Афсиомскому это легкое фехтование понравилось. Вертиго явно не так прост, нет-нет, это вам не какой-нибудь выслужившийся шкипер, каковых немало среди флотских дворян, он умен и горделив, понимает по-французски (сие свойство было серьезнейшим мерилом для конта де Рязань), нет, не зря. именно его избрал Никита Панин для сего плаванья. Он встал и посмотрел, плотно ли прикрыты окна и дверь капитанской каюты.
«А „кстать“ сия, Фома Андреевич, хоть и неправдоподобна, а все же относится к животрепещущему делу трона и государства. Прошу прощения за невольный каламбур, но пошли слухи, что Петр Третий не мертв, что якобы видели его в Свином Мундо некие местные люди, а также военные чины, включая и кого-то из вашего экипажа».

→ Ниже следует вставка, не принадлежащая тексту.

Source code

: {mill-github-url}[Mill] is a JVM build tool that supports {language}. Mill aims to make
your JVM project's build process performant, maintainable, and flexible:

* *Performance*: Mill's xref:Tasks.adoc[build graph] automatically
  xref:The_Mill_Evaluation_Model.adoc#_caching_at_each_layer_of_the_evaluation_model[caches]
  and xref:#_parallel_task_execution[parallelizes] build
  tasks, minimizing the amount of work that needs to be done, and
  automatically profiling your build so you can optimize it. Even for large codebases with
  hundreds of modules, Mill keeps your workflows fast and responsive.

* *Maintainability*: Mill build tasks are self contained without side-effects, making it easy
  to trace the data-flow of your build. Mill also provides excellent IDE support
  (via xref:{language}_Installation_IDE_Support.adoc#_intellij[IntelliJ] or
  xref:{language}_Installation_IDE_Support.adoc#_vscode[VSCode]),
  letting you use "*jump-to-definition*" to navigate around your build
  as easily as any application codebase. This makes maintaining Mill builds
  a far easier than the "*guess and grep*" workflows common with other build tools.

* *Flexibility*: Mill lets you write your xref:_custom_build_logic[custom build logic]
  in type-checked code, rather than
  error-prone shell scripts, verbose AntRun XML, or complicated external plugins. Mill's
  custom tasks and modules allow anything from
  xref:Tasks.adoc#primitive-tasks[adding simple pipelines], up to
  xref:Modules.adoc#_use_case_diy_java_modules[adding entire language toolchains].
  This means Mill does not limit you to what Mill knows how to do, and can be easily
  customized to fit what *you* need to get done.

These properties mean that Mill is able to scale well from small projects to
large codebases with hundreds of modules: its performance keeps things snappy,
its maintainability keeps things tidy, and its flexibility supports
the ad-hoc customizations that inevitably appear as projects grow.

Думая, что ошеломил Вертиго, граф уже готовился броситься к нему с увещеваниями не волноваться, однако увидел, что тот просто-напросто раскуривает трубку. Ох уж эти англичане! Сказывают, недавно в Лондоне убежал из кунсткамеры молодой тигр. Полиция с ног сбилась, ища хищника, а тот тем временем зашел в книжную лавку. Там стоял некий джентльмен и читал книгу. Тигр, проходя мимо, толкнул его в ногу. Он глянул: «О, да это тигр!» — и продолжил чтение.
«На всякий случай надо принять меры», — проговорил Вертиго и выпустил облачко душистого дыму. Трубкой своей он обычно гасил пожар взволнованных органов тела.
«Что именно вы предлагаете? — спросил граф. — Пожалуйте, не смущайтесь, любой ваш совет будет ценной подмогою».
«Вы, уж наверное, не хуже меня знаете, граф, что тут же Оттавию надо слать к Панину в Петербург. Что касается моих забот, я под видом ученья из абордажной роты создам два отряда; один оставлю на корабле, а второй, ежели не возражаете, отправлю на стражу в замок. А ваши люди в Свином Мундо пусть без всяких паник ищут того, о ком врут сей вздор».